Security
Finpliq handles sensitive financial data and HMRC credentials. Here is how we protect them.
Data encryption
✓
In transit: all data is encrypted using TLS 1.2 or higher. Connections to Finpliq are HTTPS-only.
✓
Government Gateway credentials: your HMRC Government Gateway password is encrypted using AES-256-GCM with a unique IV per entry before storage. The encryption key is never stored in the database — it lives in environment variables on the server. The plaintext password is never logged.
✓
Passwords: account passwords are hashed using bcrypt with a cost factor appropriate for current hardware.

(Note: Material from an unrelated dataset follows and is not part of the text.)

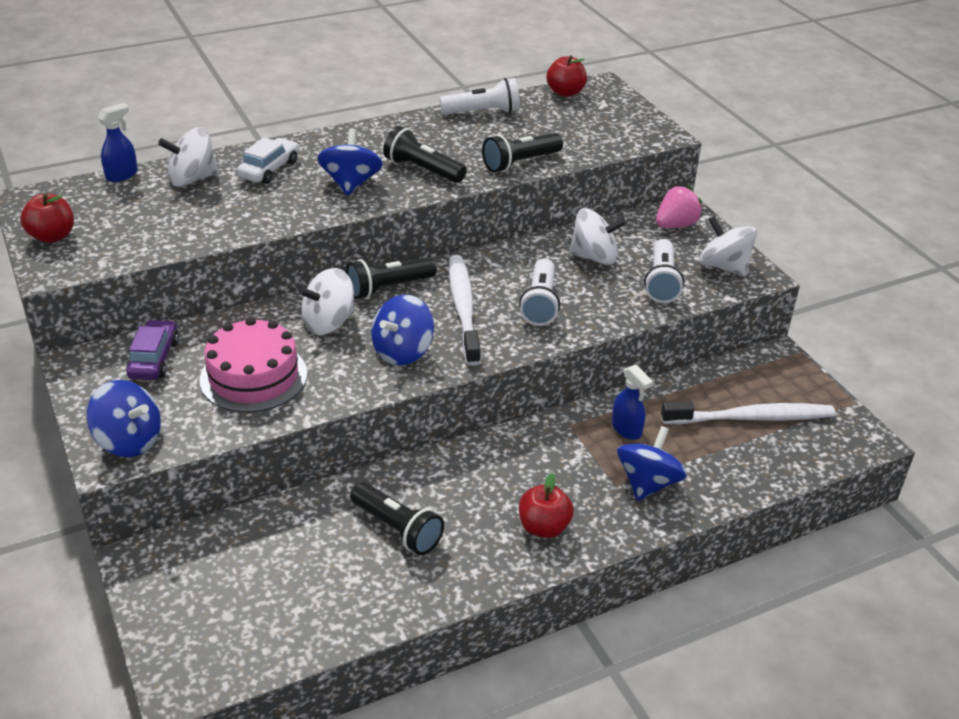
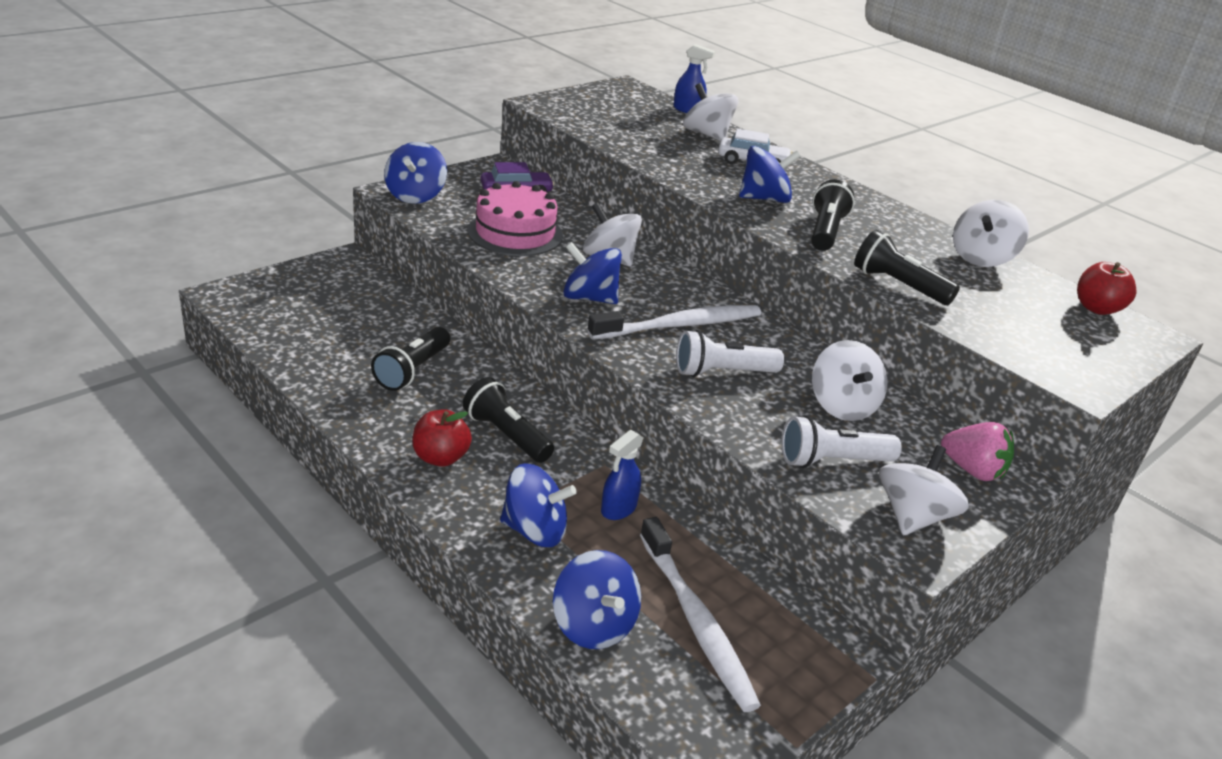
camera: 70 degrees right, 5 degrees down
red apple [20,194,74,243] -> none
black flashlight [346,257,437,299] -> black flashlight moved to [463,377,554,463]
white flashlight [440,78,520,115] -> white spinning top [953,200,1029,267]
none -> blue spinning top [553,550,641,649]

Plaintext passwords are never stored.
✓
At rest: databases are encrypted at rest by our infrastructure provider.
Access controls
✓
Every database query is scoped to your business ID — it is architecturally impossible for your data to appear in another user's account.
✓
Authenticated sessions use HTTP-only, secure, same-site cookies that cannot be accessed by JavaScript.
✓
CSRF protection is applied to all form submissions and state-changing API calls.
HMRC submissions
✓
Finpliq connects directly to HMRC's own endpoints — your data goes to HMRC and nowhere else.
✓
No submission is made to HMRC without your explicit confirmation in the app.
✓
All HMRC submissions are logged with a correlation ID and HMRC's confirmation reference, stored in your filing audit trail.
Infrastructure
Finpliq is hosted on infrastructure with SOC 2 compliance. Databases are backed up automatically with point-in-time recovery. Our infrastructure provider maintains physical security, network security, and availability SLAs.
Reporting a vulnerability
If you discover a security vulnerability in Finpliq, please report it responsibly by emailing finpliq@taandt.com with the subject "Security vulnerability." Please do not disclose it publicly until we have had the opportunity to investigate and address it.
We aim to respond to security reports within 48 hours.